100. Bölüm

99. Bölüm

Tuba eye
tugbalal

EFLAL KARCA

 

Parmak uçlarımı yüzünde gezdirdim. Görevden dün gece dönmüştük. Ve yaklaşık iki haftadır kokusuna hasretttim. Baş parmağım elmacık kemiklerinde gezindi. Kirpiklerinin gölgesi göz altlarına düşmüştü. Dudaklarının üzerinde dolaştırdım parmağımı. Kolları belimi sarmıştı. Yerimden hafif doğrulup dudaklarına küçük bir buse kondurdum. Boynundan derince kokladım. Kokusu öyle rahatlatıyordu ki. Kolları biraz daha sıkılaştı.

"Birini bu kadar sevmek mümkün olmamalı. Bir insanın kalbi bu kadar sevgiyi taşıyamaz ki. Ama benim ki taşıyor işte. Allahım sen şahitsin biraz daha sarılamasam özlemekten deliricektim."

Kendi kendime söylendim. Yüzüm boynundanydı. Saçlarıma dudakları değince başımı yukarı kaldırdım. Mavi gözleri parıldıyordu. Elimi yanağına koydum.

"Gözlerine bakınca sanki gündüz vakti mavi gökte yıldızları görüyorum. Öyle güzel bakılır mı be adam."

"Bir sana böyle bakıyor bu gözler nefesim. Bir sana böyle atıyor bu kalbim."

"Alparslan?"

"Alparslan'ın canı "

"Görevde söylediğimi hatırlıyorsun değil mi?"

Dudakları kıvrıldı.

"Hangisini bebeğim?"

Gözlerimi kısarak yüzüne baktım.

"Hani dedim ya. İzinli olursak babamda kalıcam bir süre diye."

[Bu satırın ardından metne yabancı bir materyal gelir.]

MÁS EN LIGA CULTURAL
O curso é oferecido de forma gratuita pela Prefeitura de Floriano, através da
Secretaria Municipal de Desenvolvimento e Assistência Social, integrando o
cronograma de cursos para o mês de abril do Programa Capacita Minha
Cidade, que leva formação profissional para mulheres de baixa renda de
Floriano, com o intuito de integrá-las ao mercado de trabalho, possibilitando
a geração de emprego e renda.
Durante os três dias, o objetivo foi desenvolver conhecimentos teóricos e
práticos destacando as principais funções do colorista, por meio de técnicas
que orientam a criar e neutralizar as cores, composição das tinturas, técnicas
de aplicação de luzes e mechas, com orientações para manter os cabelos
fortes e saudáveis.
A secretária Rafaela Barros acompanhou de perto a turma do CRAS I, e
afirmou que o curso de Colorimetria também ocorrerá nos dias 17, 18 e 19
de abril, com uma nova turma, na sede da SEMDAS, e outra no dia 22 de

O kaşınmıştı. Madem uğraşmak istiyordu. Bende uğraşırım o vakit. Dediklerim ile derince yutkundu.

"Kurban olduğum sadece şaka yaptım. Hem zaten bırakmam."

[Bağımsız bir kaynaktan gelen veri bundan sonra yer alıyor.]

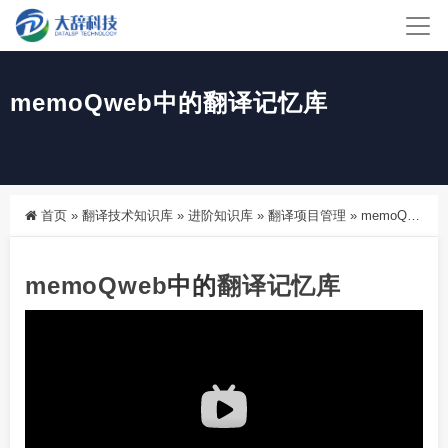
memoQweb中的翻译记忆库
首页
»
翻译技术知识库
»
进阶知识库
»
翻译项目管理
»
memoQweb中的翻译记忆库
memoQweb
中的
翻译记忆库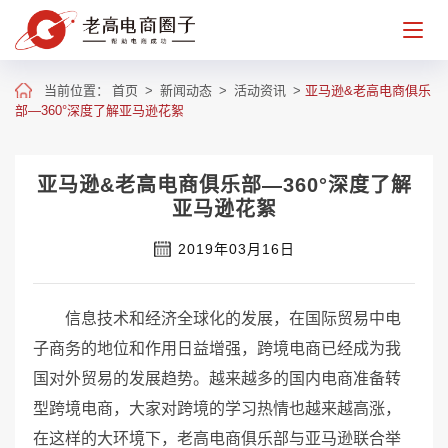
当前位置：
首页
>
新闻动态
>
活动资讯
>
亚马逊&老高电商俱乐
部—360°深度了解亚马逊花絮
亚马逊&老高电商俱乐部—360°深度了解
亚马逊花絮
2019年03月16日
信息技术和经济全球化的发展，在国际贸易中电
子商务的地位和作用日益增强，跨境电商已经成为我
国对外贸易的发展趋势。越来越多的国内电商准备转
型跨境电商，大家对跨境的学习热情也越来越高涨，
在这样的大环境下，老高电商俱乐部与亚马逊联合举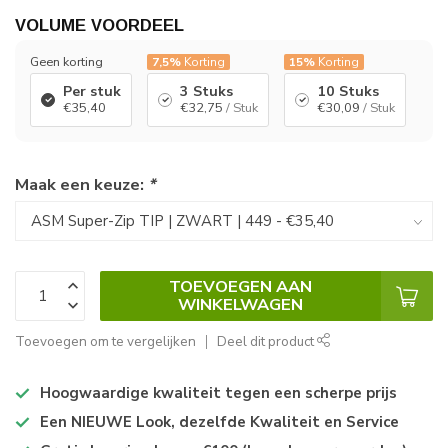
VOLUME VOORDEEL
Geen korting
7,5%
Korting
15%
Korting
Per stuk
3 Stuks
10 Stuks
€35,40
€32,75
/ Stuk
€30,09
/ Stuk
Maak een keuze:
*
TOEVOEGEN AAN
WINKELWAGEN
Toevoegen om te vergelijken
Deel dit product
Hoogwaardige kwaliteit tegen een scherpe prijs
Een NIEUWE Look, dezelfde Kwaliteit en Service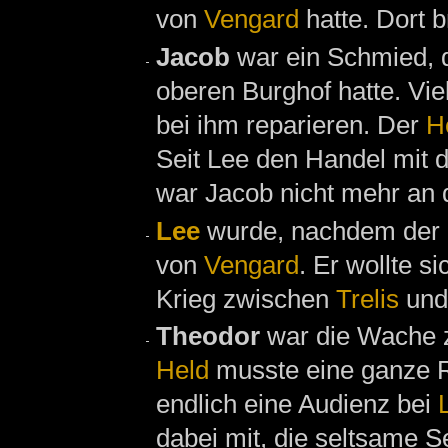
von
Vengard
hatte. Dort 
Jacob
war ein Schmied, 
oberen Burghof hatte. Vi
bei ihm reparieren. Der
H
Seit Lee den Handel mit d
war Jacob nicht mehr an
Lee
wurde, nachdem der
von
Vengard
. Er wollte s
Krieg zwischen
Trelis
un
Theodor
war die Wache z
Held
musste eine ganze Re
endlich eine Audienz bei
dabei mit, die seltsame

Kollarını biraz daha sıktı. Başımı boynuna gömdüm. Allahım ölücem. Bu sevda sonum olacak. Boynuna dudaklarımı bastırdım.

"Alparslan. Bir süre uzaklaşsak. Sadece ikimiz kalsak olur mu?"

"Olur güzelim. Sen yeter ki iste. Ben hallederim. "

Telefonu eline alıp odadan dışarı çıktı. Bende banyoya ilerledim. Kendimi duşa kabine attım. Sıcak suyun tüm sıkıntılarımı yorgunluğumu alıp götürmesini istedim. Biraz rahatlayınca banyodan çıktım. Yatakta uzanmış beni bekliyordu. Beni görünce gülümsedi.

"Gel bakalım güzel karım. Bensiz banyo yapmak ha."

Ben daha ne olduğunu anlayamadan kendimi onun altında buldum. Dudaklarıma kapanması ile nefesim kesildi. Ellerim hemen saçlarına gitti. Başını kendime bastırdım. Eli çıplak bacağımda gezindi.

"Hazırlan canımın canı. Seni kaçırıyorum."

"Nereye gidicez?"

"Önce aşağıya anneme görünelim. Sonrası sürpriz."

"Ya ama ben merak ederim."

"Meraklı hatunum"

Dudaklarını gerdanıma bastırdı.

"Yüzbaşı. Annemlere hemen mi gelicez dedin?"

Dudakları kıvrıldı.

"Belki biraz gecikebiliriz. Neden ki?"

"Bedenim sızlıyor. Kocam belki geçirir diye"

"Kocan sana kurban olur hatun"

Dudaklarıma kapanması ile davetini kabul ettim. Eli üzerimdeki havluya gitti. Bende elimi üstündeki tişörte uzattım. Havlu üzerimden düşünce aç gözler ile bedenimi süzdü. Ne kadar birlikte olursak olalım. Sanki hep ilkmiş gibi oluyordu. Üstündeki tişörtü sıyırdım. Bedeni nefes kesiciydi. Üzerime uzandı. Tırnaklarım sırtını çizmeye başlamıştı bile.

*****

"Ah kuzum benim. Zaten çok zayıftı, birde o dağ başlarında dahada zayıflamış."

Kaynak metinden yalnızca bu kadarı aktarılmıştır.